VwGH 99/11/0348

VwGH99/11/034814.3.2000

Der Verwaltungsgerichtshof hat durch den Vorsitzenden Senatspräsident Dr. Leukauf und die Hofräte Dr. Bernard, Dr. Graf, Dr. Gall und Dr. Schick als Richter, im Beisein der Schriftführerin Dr. Lenhart, über die Beschwerde des M in V, vertreten durch Dr. August Rogler, Rechtsanwalt in 4840 Vöcklabruck, Parkstraße 15, gegen den Bescheid des Landeshauptmannes von Oberösterreich vom 17. Juli 1997, Zl.

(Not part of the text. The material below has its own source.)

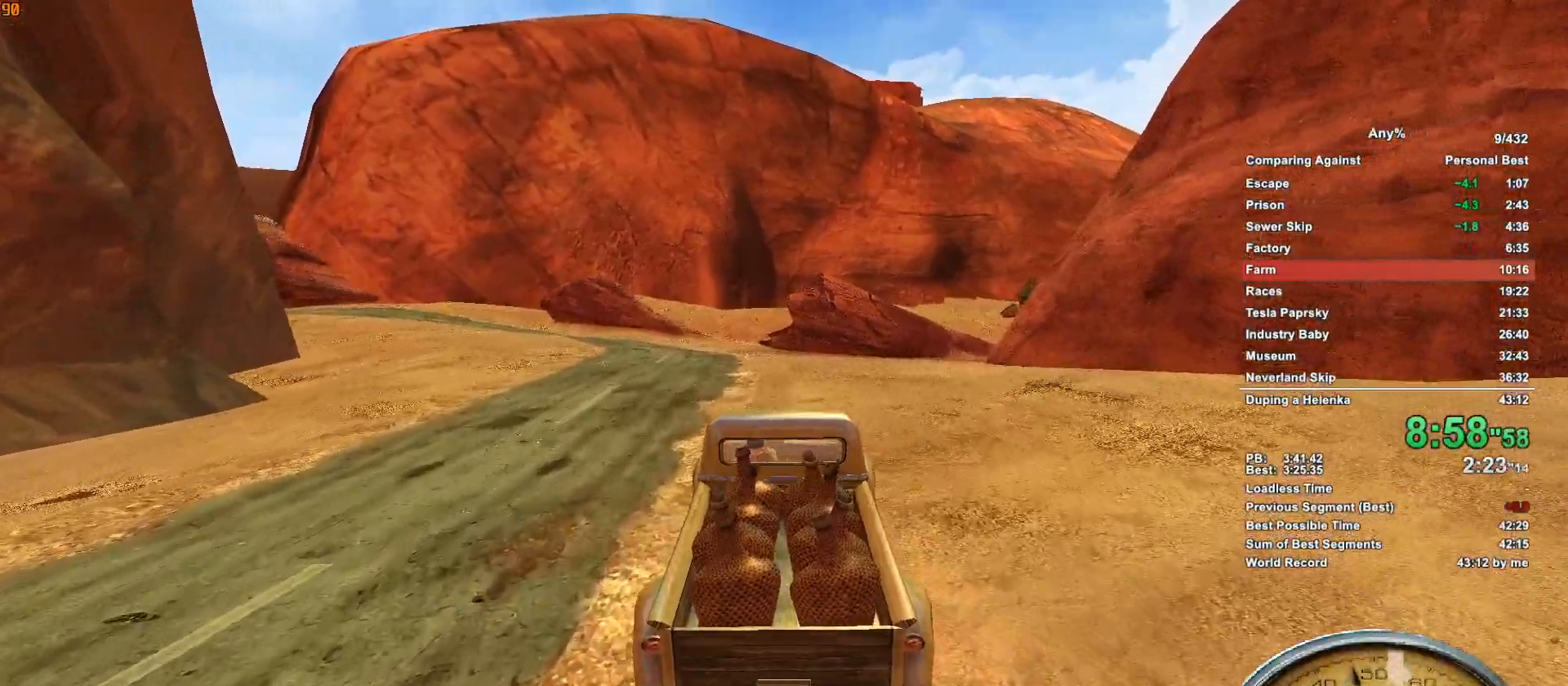
{"keys": ["w"], "mouse": [], "events": []}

VerkR-392.755/1-1997/Kar, betreffend Anordnung einer Nachschulung, zu Recht erkannt:

Normen

KFG 1967 §64a Abs2;
KFG 1967 §66 Abs3;
KFG 1967 §64a Abs2;
KFG 1967 §66 Abs3;

 

Spruch:

Der angefochtene Bescheid wird wegen Rechtswidrigkeit seines Inhaltes aufgehoben.

Der Bund hat dem Beschwerdeführer Aufwendungen in der Höhe von S 15.000,-- binnen zwei Wochen bei sonstiger Exekution zu ersetzen.

Begründung

Dem im Jahr 1976 geborenen Beschwerdeführer wurde am 21. April 1994 die Lenkerberechtigung für Kraftfahrzeuge der Gruppen AL und B erteilt.

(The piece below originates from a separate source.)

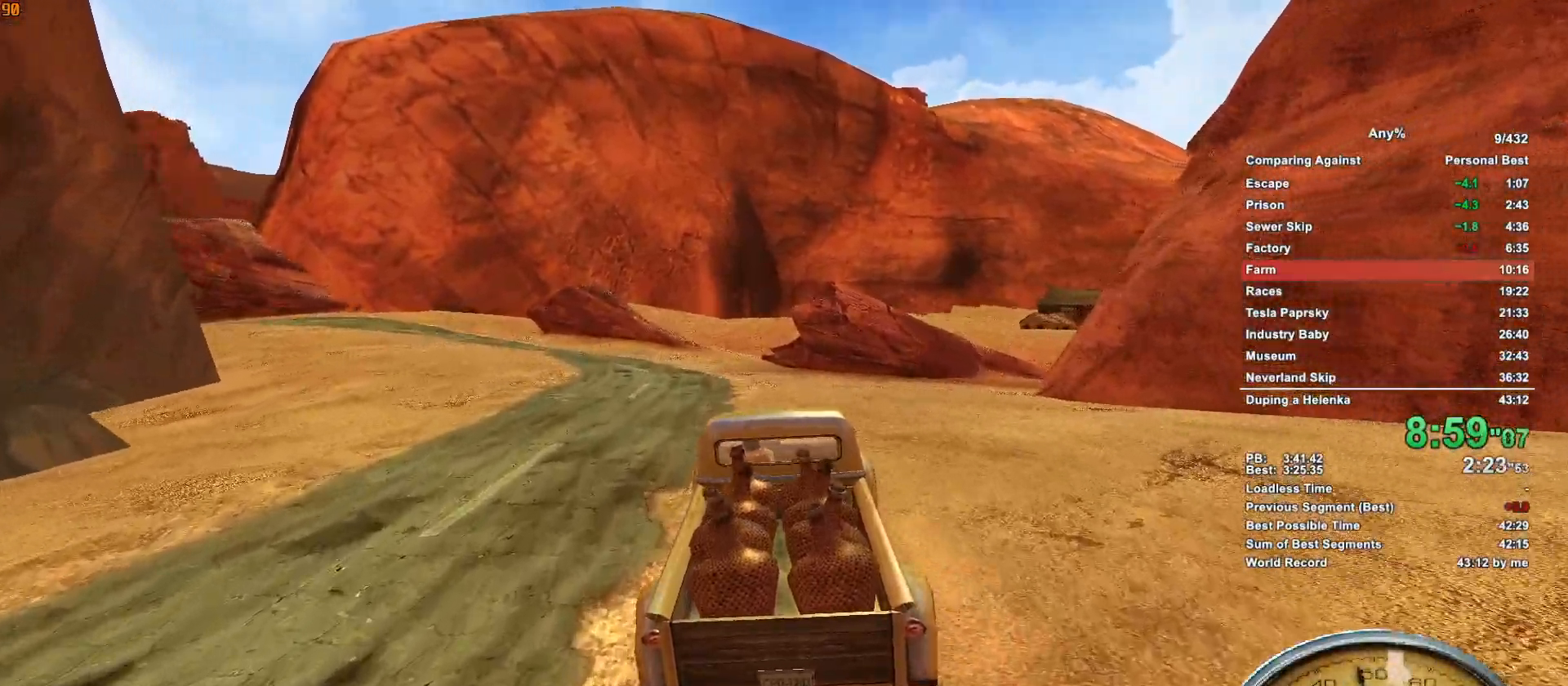
{"keys": ["w"], "mouse": [], "events": []}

Am 7. März 1995 beging der Beschwerdeführer als Lenker eines Motorfahrrades eine Übertretung gemäß § 5 Abs. 1 in Verbindung mit § 99 Abs. 1 lit. a StVO 1960 (Atemluftalkoholgehalt 0,76 mg/l).

Wegen dieser Übertretung wurde ihm mit dem rechtskräftigen Mandatsbescheid der Bezirkshauptmannschaft Vöcklabruck vom 29. März 1995 die Lenkerberechtigung gemäß § 74 Abs. 1 und § 73 Abs. 3 KFG 1967 vorübergehend für die Dauer von vier Wochen (gerechnet ab der am 3. April 1995 erfolgten Zustellung des Bescheides) entzogen. Weiters wurde in diesem Bescheid gemäß § 73 Abs. 2a und § 64a KFG 1967 eine Nachschulung angeordnet.

Am 4. Mai 1995 wurde dem Beschwerdeführer der Führerschein ausgefolgt. Darin war eine Verlängerung der Probezeit bis 21. Mai 1997 eingetragen.

Am 17. Mai 1997 wurde beim Beschwerdeführer im Rahmen einer Verkehrskontrolle eine Atemluftuntersuchung durchgeführt, die einen Wert von 0,14 mg/l ergab.

Mit dem im Instanzenzug ergangenen angefochtenen Bescheid wurde gemäß § 64a Abs. 2 KFG 1967 eine Nachschulung angeordnet und das Ende der am 4. Mai 1995 in den Führerschein eingetragenen Probezeit auf 19. Mai 1997 berichtigt.

In der Begründung dieses Bescheides vertrat die belangte Behörde die Auffassung, durch den Bescheid vom 29. März 1995 habe sich die gesetzliche Probezeit von zwei Jahren um ein Jahr (bis 21. April 1997) verlängert. Unter Berücksichtigung der Entziehungsdauer von vier Wochen habe die Probezeit am 19. Mai 1997 geendet. Der Beschwerdeführer habe daher innerhalb der Probezeit gegen § 64a Abs. 4 KFG 1967 verstoßen, sodass neuerlich eine Nachschulung anzuordnen gewesen sei. Entgegen der Auffassung des Beschwerdeführers habe sich die Probezeit auch um die Entziehungsdauer von vier Wochen verlängert, weil der Beschwerdeführer während der Entziehungsdauer seine Verkehrszuverlässigkeit nicht habe unter Beweis stellen können.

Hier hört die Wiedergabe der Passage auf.